Try it. Will you write out all the entries below exactly?

Data for analysis.
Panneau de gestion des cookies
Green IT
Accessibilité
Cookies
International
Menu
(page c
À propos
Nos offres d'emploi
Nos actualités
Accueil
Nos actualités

Solution for this problem.
Panneau de gestion des cookies
Green IT
Accessibilité
Cookies
International
Menu
(page c
À propos
Nos offres d'emploi
Nos actualités
Accueil
Nos actualités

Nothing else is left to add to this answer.